Identifica-se paralelismo sintático e semântico, com
gradação decrescente, entre os períodos “Entre
tantos seres humanos (...) aquele cachorro”, “No meio
de tanta vaga (...) criança vermelha” e “E no meio de
tantas ruas (...) carne de sua ruiva carne”.

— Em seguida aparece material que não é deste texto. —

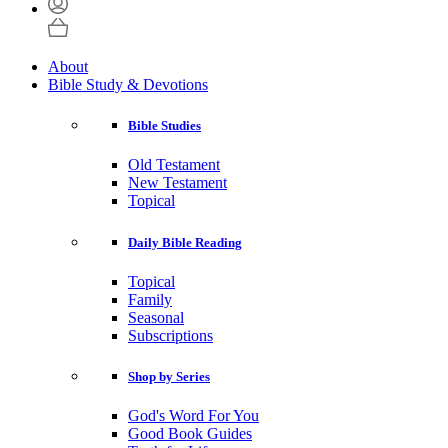
About
Bible Study & Devotions
Bible Studies
Old Testament
New Testament
Topical
Daily Bible Reading
Topical
Family
Seasonal
Subscriptions
Shop by Series
God's Word For You
Good Book Guides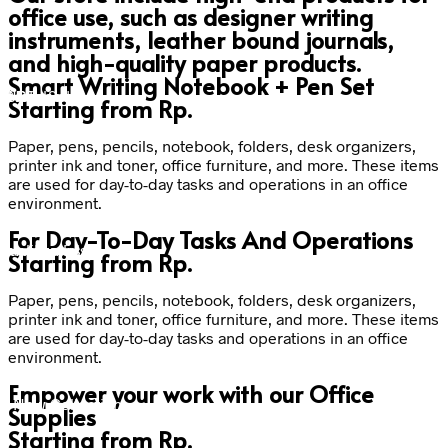
office use, such as designer writing
instruments, leather bound journals,
and high-quality paper products.
Smart Writing Notebook + Pen Set
t Notebook
rt Pen Set
USB
Starting from
Rp.
Paper, pens, pencils, notebook, folders, desk organizers,
printer ink and toner, office furniture, and more. These items
are used for day-to-day tasks and operations in an office
environment.
For Day-To-Day Tasks And Operations
um materials
quality nibs
Starting from
Rp.
Paper, pens, pencils, notebook, folders, desk organizers,
printer ink and toner, office furniture, and more. These items
are used for day-to-day tasks and operations in an office
environment.
Empower your work with our Office
- New Collection
Supplies
Starting from
Rp.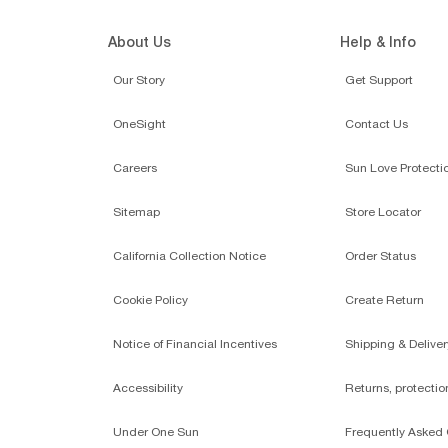
About Us
Help & Info
Our Story
Get Support
OneSight
Contact Us
Careers
Sun Love Protecti
Sitemap
Store Locator
California Collection Notice
Order Status
Cookie Policy
Create Return
Notice of Financial Incentives
Shipping & Deliver
Accessibility
Returns, protecti
Under One Sun
Frequently Asked 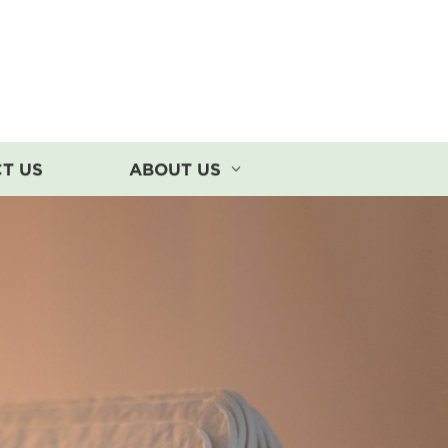
T US
ABOUT US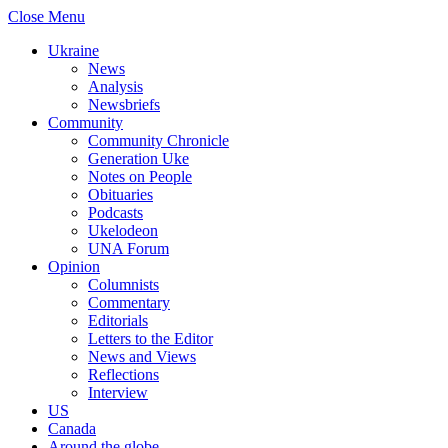
Close Menu
Ukraine
News
Analysis
Newsbriefs
Community
Community Chronicle
Generation Uke
Notes on People
Obituaries
Podcasts
Ukelodeon
UNA Forum
Opinion
Columnists
Commentary
Editorials
Letters to the Editor
News and Views
Reflections
Interview
US
Canada
Around the globe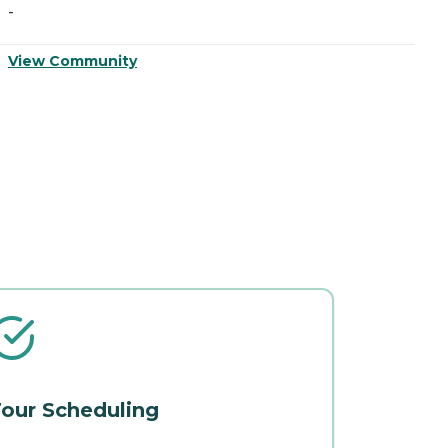
-
-
View Community
V
our Scheduling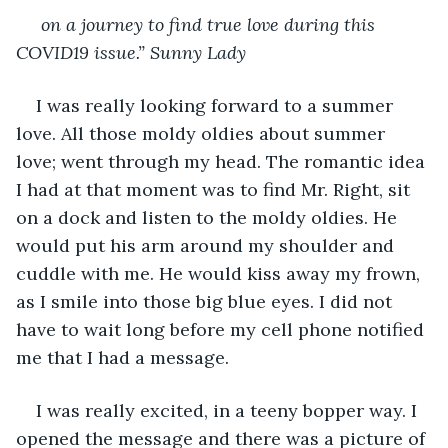
on a journey to find true love during this 
COVID19 issue.” Sunny Lady
I was really looking forward to a summer 
love. All those moldy oldies about summer 
love; went through my head. The romantic idea 
I had at that moment was to find Mr. Right, sit 
on a dock and listen to the moldy oldies. He 
would put his arm around my shoulder and 
cuddle with me. He would kiss away my frown, 
as I smile into those big blue eyes. I did not 
have to wait long before my cell phone notified 
me that I had a message.
I was really excited, in a teeny bopper way. I 
opened the message and there was a picture of 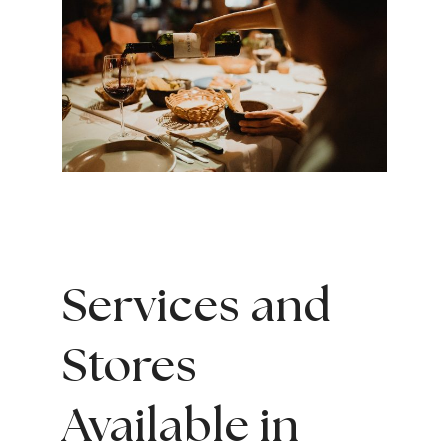
Services and
Stores
Available in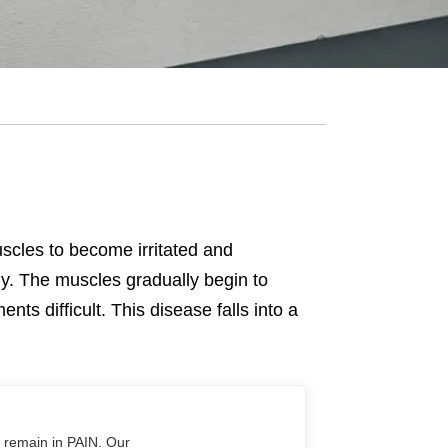
uscles to become irritated and
ody. The muscles gradually begin to
 difficult. This disease falls into a
o remain in PAIN. Our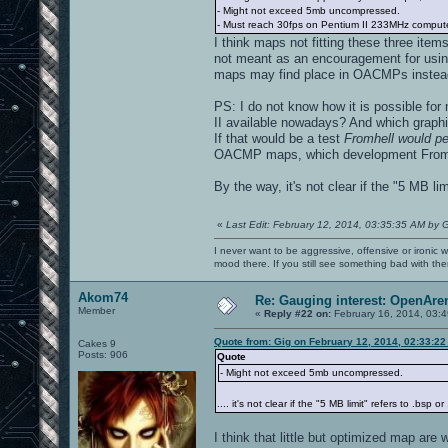
- Might not exceed 5mb uncompressed.
- Must reach 30fps on Pentium II 233MHz computer
I think maps not fitting these three ite
not meant as an encouragement for using
maps may find place in OACMPs instea
PS: I do not know how it is possible for
II available nowadays? And which graphi
If that would be a test
Fromhell would pe
OACMP maps, which development Fromhell 
By the way, it's not clear if the "5 MB lim
«
Last Edit: February 12, 2014, 03:35:35 AM by 
I never want to be aggressive, offensive or ironic 
mood there. If you still see something bad with th
Akom74
Re: Gauging interest: OpenA
Member
«
Reply #22 on:
February 16, 2014, 03:
Quote from: Gig on February 12, 2014, 02:33:2
Cakes 9
Posts: 906
Quote
- Might not exceed 5mb uncompressed.
.... it's not clear if the "5 MB limit" refers to .bsp o
I think that little but optimized map are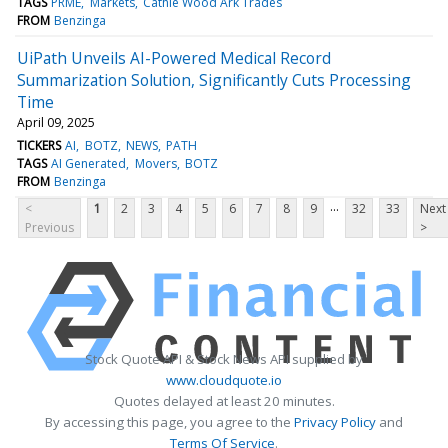
TAGS
PRME
Markets
Cathie Wood Ark Trades
FROM
Benzinga
UiPath Unveils AI-Powered Medical Record
Summarization Solution, Significantly Cuts Processing
Time
April 09, 2025
TICKERS
AI
BOTZ
NEWS
PATH
TAGS
AI Generated
Movers
BOTZ
FROM
Benzinga
...
<
1
2
3
4
5
6
7
8
9
32
33
Next
Previous
>
Stock Quote API & Stock News API supplied by
www.cloudquote.io
Quotes delayed at least 20 minutes.
By accessing this page, you agree to the
Privacy Policy
and
Terms Of Service
.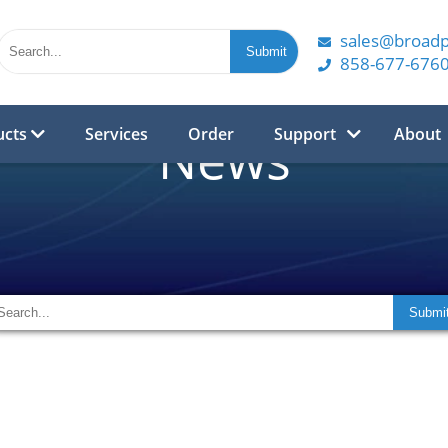
sales@broad
858-677-676
ucts
Services
Order
Support
About
News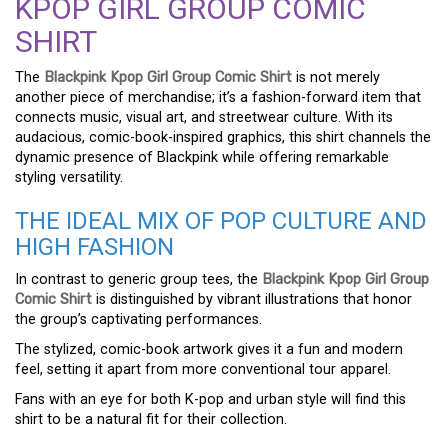
KPOP GIRL GROUP COMIC
SHIRT
The
Blackpink Kpop Girl Group Comic Shirt
is not merely
another piece of merchandise; it’s a fashion-forward item that
connects music, visual art, and streetwear culture. With its
audacious, comic-book-inspired graphics, this shirt channels the
dynamic presence of Blackpink while offering remarkable
styling versatility.
THE IDEAL MIX OF POP CULTURE AND
HIGH FASHION
In contrast to generic group tees, the
Blackpink Kpop Girl Group
Comic Shirt
is distinguished by vibrant illustrations that honor
the group’s captivating performances.
The stylized, comic-book artwork gives it a fun and modern
feel, setting it apart from more conventional tour apparel.
Fans with an eye for both K-pop and urban style will find this
shirt to be a natural fit for their collection.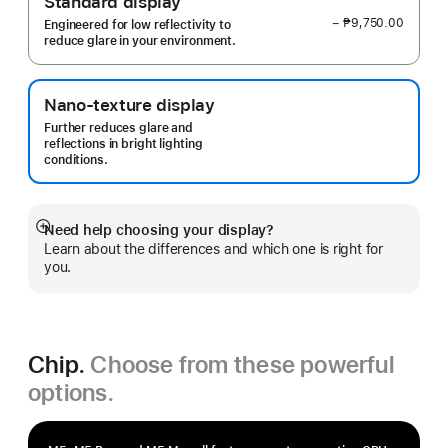
Standard display
− ₱9,750.00
Engineered for low reflectivity to
reduce glare in your environment.
Nano-texture display
Further reduces glare and
reflections in bright lighting
conditions.
Need help choosing your display?
Show
Learn about the differences and which one is right for
more
you.
Chip.
Choose from these powerful
options.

Entre tantos seres humanos que estão prontos para se
tornarem donos de outro ser, lá estava a menina que
viera ao mundo para ter aquele cachorro. Ele fremia
suavemente, sem latir. Ela olhava-o sob os cabelos,
fascinada, séria. Quanto tempo se passava? Um
grande soluço sacudiu-a desafinado. Ele nem sequer
tremeu. Também ela passou por cima do soluço e
continuou a fitá-lo.
Os pelos de ambos eram curtos, vermelhos.
Que foi que se disseram? Não se sabe. Sabe-se apenas
que se comunicaram rapidamente, pois não havia
tempo. Sabe-se também que sem se falar eles se
pediam. Pediam-se com urgência, com
encabulamento, surpreendidos.
No meio de tanta vaga impossibilidade e de tanto sol,
ali estava a solução para a criança vermelha. E no
meio de tantas ruas a serem trotadas, de tantos cães
maiores, de tantos esgotos secos ― lá estava uma
menina, como se fora carne de sua ruiva carne. Eles se
fitavam profundos, entregues, ausentes de Grajaú.